- TEXTAUSZUG -
↓
In der nmz 7-8/2019, S. 41 war bereits ein Bericht über das Musikmentorenprogramm in Hessen zu lesen. Hier folgt ergänzend der Bericht eines Teilnehmers der ersten Pilotstaffel 2018/19.
Das Programm „Musikmentoren für Hessen“ (2018/19) zur Förderung der musikalischen Begabung und des Engagements im Ehrenamt, welches an fünf Wochenenden in der Landesmusikakademie in Schlitz stattfand, erweiterte mein musikalisches Wissen in über 20 verschiedenen Disziplinen enorm. Was mich rückblickend betrachtet weiterbrachte, war der ungefilterte Blick hinter das Dirigentenpult, hinein in die stille Vorbereitungsarbeit des Ensembleleiters. Ich als jemand, der als Chorsänger und Orchestermitglied in der Probe nur das erarbeitete Konzept des Dirigenten vorgetragen bekommt, bekam Einblicke in die musiktheoretische Analyse der Stücke, wie ich es sonst nur aus dem privaten Einzelunterricht gewohnt war. Zunächst erkannte ich also, dass der Leiter eines Ensembles sich vergleichsweise wie ein guter Arzt zu verhalten hat: zwar mit großem theoretischen Knowhow bestückt, aber in seiner Arbeit fokussiert, eindeutig und nie belehrend.
Das Musizieren in der Freizeit lebt davon, dass sich Musiker mit unterschiedlichen Niveaus und Anforderungen die Hände reichen. Unter uns waren Mitglieder des Landesjugendorchesters, Teilnehmer von „Jugend musiziert“ und Musiker ohne Wettbewerbserfahrung. Mich beeindruckte jedes Wochenende erneut unsere regelrecht gebündelte Leidenschaft am Musikmachen.
↑
- Extrahierte Datensätze -
↓
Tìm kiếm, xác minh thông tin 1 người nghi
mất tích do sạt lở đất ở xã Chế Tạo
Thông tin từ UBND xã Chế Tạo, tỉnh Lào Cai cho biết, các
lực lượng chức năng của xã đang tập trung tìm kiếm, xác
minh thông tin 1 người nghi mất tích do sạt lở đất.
↑
- IHRE AUFGABE -
Wie lautet der Abschnitt des Erfahrungsberichts zum Musikmentorenprogramm, der mit den Worten „In der nmz 7-8/2019, S.“ beginnt und mit „ersten Pilotstaffel 2018/19.“ endet? Schreiben Sie ihn wortgetreu ab.

- LÖSUNG ZUR AUFGABE -
In der nmz 7-8/2019, S. 41 war bereits ein Bericht über das Musikmentorenprogramm in Hessen zu lesen. Hier folgt ergänzend der Bericht eines Teilnehmers der ersten Pilotstaffel 2018/19.